Every line of the material below needs to be copied exactly; omit the pictures.

Top of Data

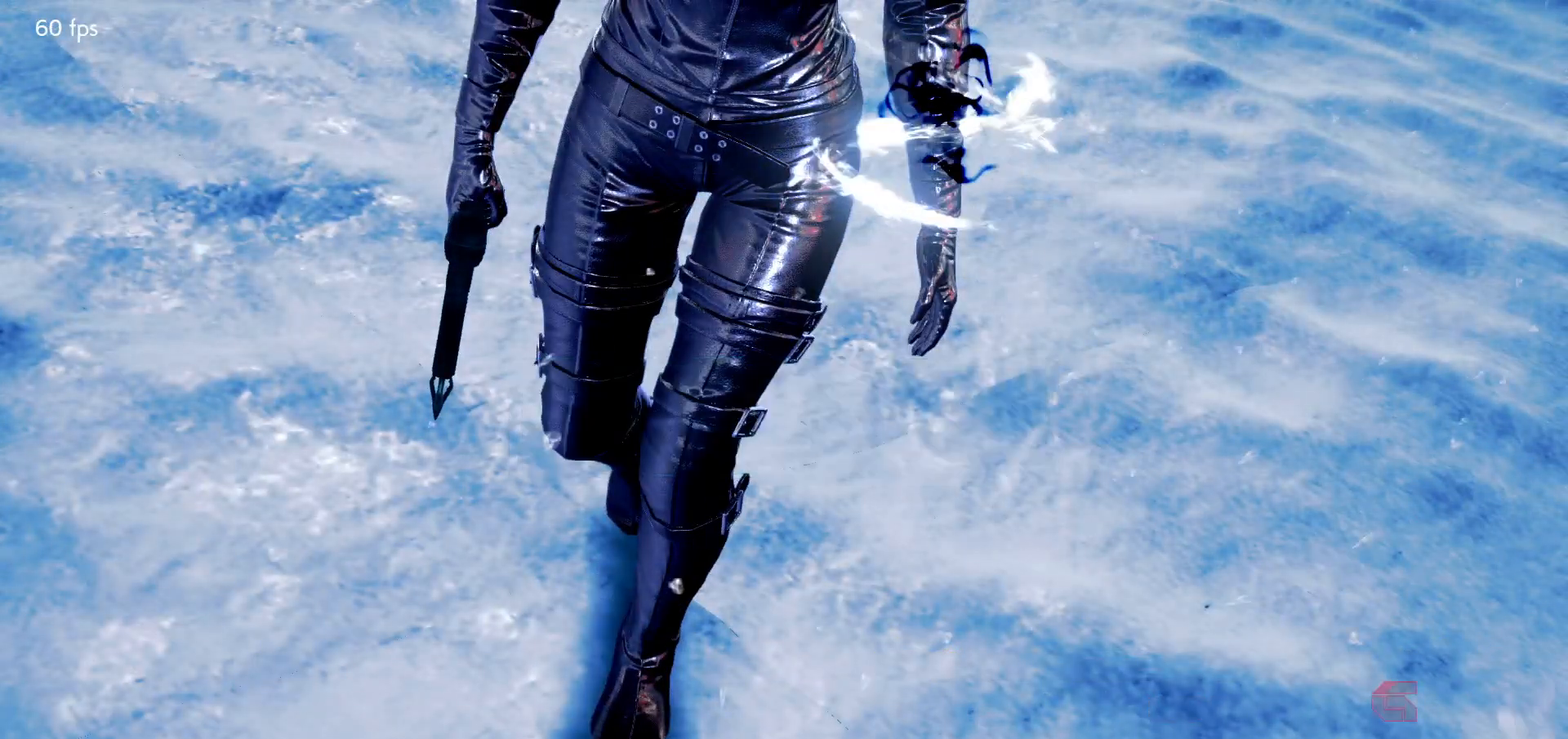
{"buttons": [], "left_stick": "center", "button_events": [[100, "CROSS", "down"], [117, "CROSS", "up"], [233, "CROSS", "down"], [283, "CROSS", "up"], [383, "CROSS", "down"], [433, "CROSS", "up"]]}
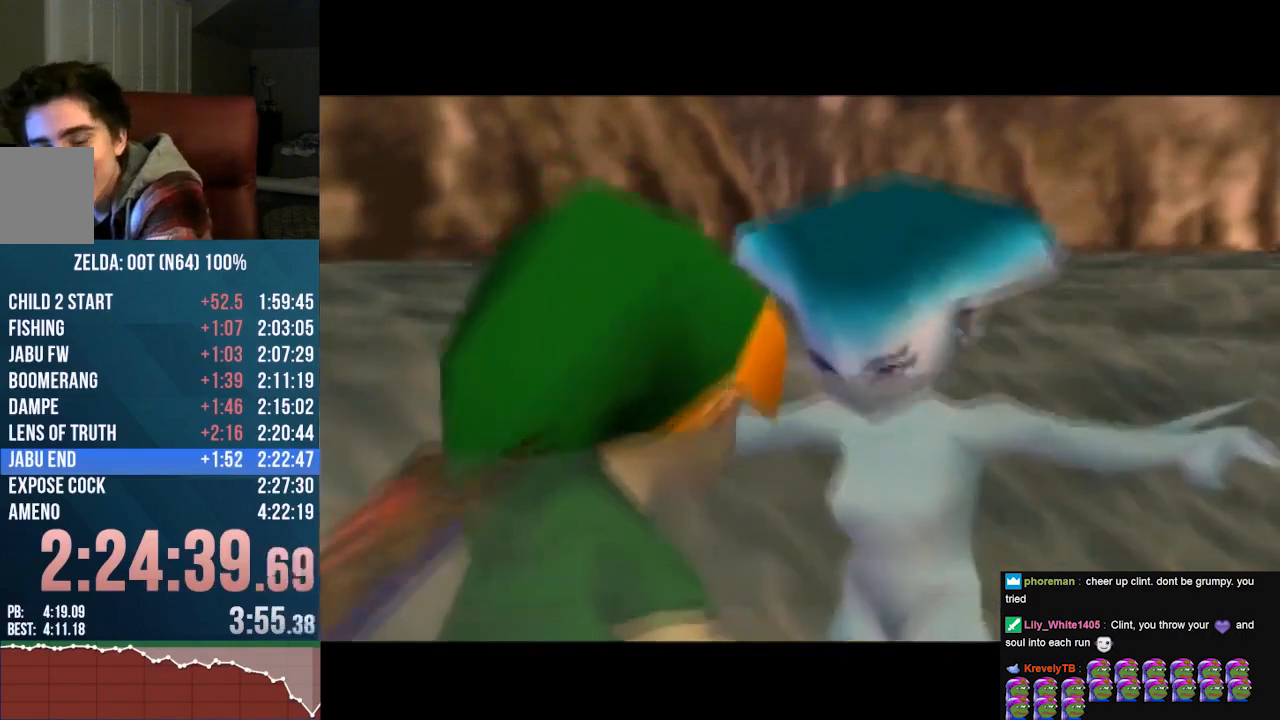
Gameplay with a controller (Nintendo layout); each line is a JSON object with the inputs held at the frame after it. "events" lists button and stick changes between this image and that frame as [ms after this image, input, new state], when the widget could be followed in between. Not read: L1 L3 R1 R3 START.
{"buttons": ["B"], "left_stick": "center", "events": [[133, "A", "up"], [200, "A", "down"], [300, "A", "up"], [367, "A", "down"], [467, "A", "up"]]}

Bottom of Data

> Answer space
{"buttons": [], "left_stick": "center", "button_events": [[100, "CROSS", "down"], [117, "CROSS", "up"], [233, "CROSS", "down"], [283, "CROSS", "up"], [383, "CROSS", "down"], [433, "CROSS", "up"]]}
Gameplay with a controller (Nintendo layout); each line is a JSON object with the inputs held at the frame after it. "events" lists button and stick changes between this image and that frame as [ms after this image, input, new state], when the widget could be followed in between. Not read: L1 L3 R1 R3 START.
{"buttons": ["B"], "left_stick": "center", "events": [[133, "A", "up"], [200, "A", "down"], [300, "A", "up"], [367, "A", "down"], [467, "A", "up"]]}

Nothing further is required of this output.